Драгоценные минуты встречи истаяли так быстро, что «пятиминутный звонок» грянул совсем неожиданно. У Отто оборвалось сердце. На два часа он окунулся в свою прежнюю, настоящую жизнь, и возвращение к фальши было невыносимо жестоким.

— Приходи в следующее воскресенье, ладно? — взмолился он. — Меня-то вряд ли когда-нибудь выпустят. Скажи, что придешь.

— Приду, если обещаешь не добавлять себе ссадин и фингалов. — Зильке улыбнулась и погладила его по щеке. Теперь Отто дрался реже, однако боевых следов на его лице хватало. Зильке осторожно потрогала шрамы: — Ты такой симпатичный.

— Я должен драться, — сказал Отто. — Хоть изредка. Чтоб показать, что я еврей.

— Потерпи, — прошептала Зильке. — Есть другие способы. Ну вот я — тоже воюю, но все равно миленькая, правда?

Отто лишь осклабился, и надежды Зильке на комплимент не оправдались.

— Ну да, твоей мордахе ничего не делается, — рассмеялся Отто и шепотом добавил: — Ты говоришь о «Красной помощи»? Это не для меня.

— Почему?

— Дагмар не одобрит. Она не любит коммуняк.

Радостная улыбка Зильке пригасла.

— Угу. Как все детки миллионеров.

— Дагмар уже не из них, — насупился Отто. — Ее отца убили, забыла?

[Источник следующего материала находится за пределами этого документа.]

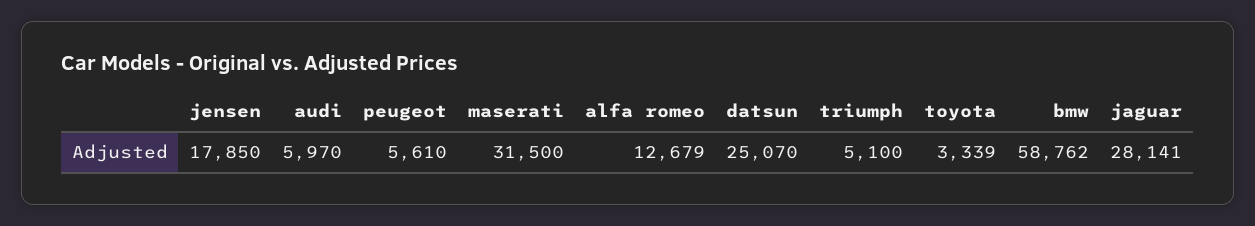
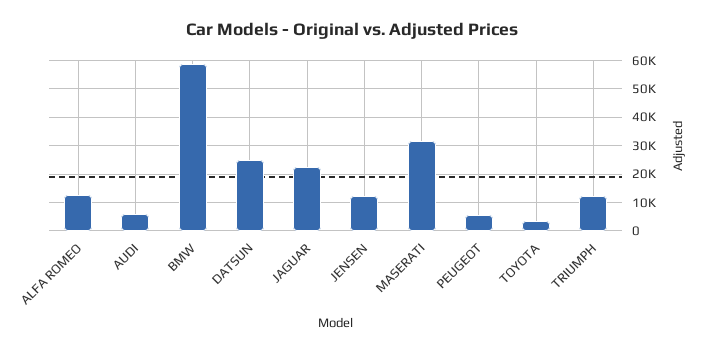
jensen: 17850 -> 12500
triumph: 5100 -> 12500
jaguar: 28141 -> 22500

— Да, ей крепко досталось. Но коль была принцессой…

Вновь грянул звонок.

— Мне пора, — сказал Отто. — Опоздавших ждет десятикилометровый кросс в полной выкладке. Поторопись, иначе тебя здесь запрут.

— Я бы не возражала! — с излишней горячностью ответила Зильке, схватив его руку.

— Еще как возражала бы. Здесь ад. Обещай, что в воскресенье придешь.

— Если ты обещаешь не драться!

— Не могу! — на бегу крикнул Отто. — Не хочу тебе врать!

— Нет, обещай! — повторила Зильке, но Отто уже скрылся.

Она пошла к воротам, зная, что ничто на свете не удержит ее от следующего воскресного свидания.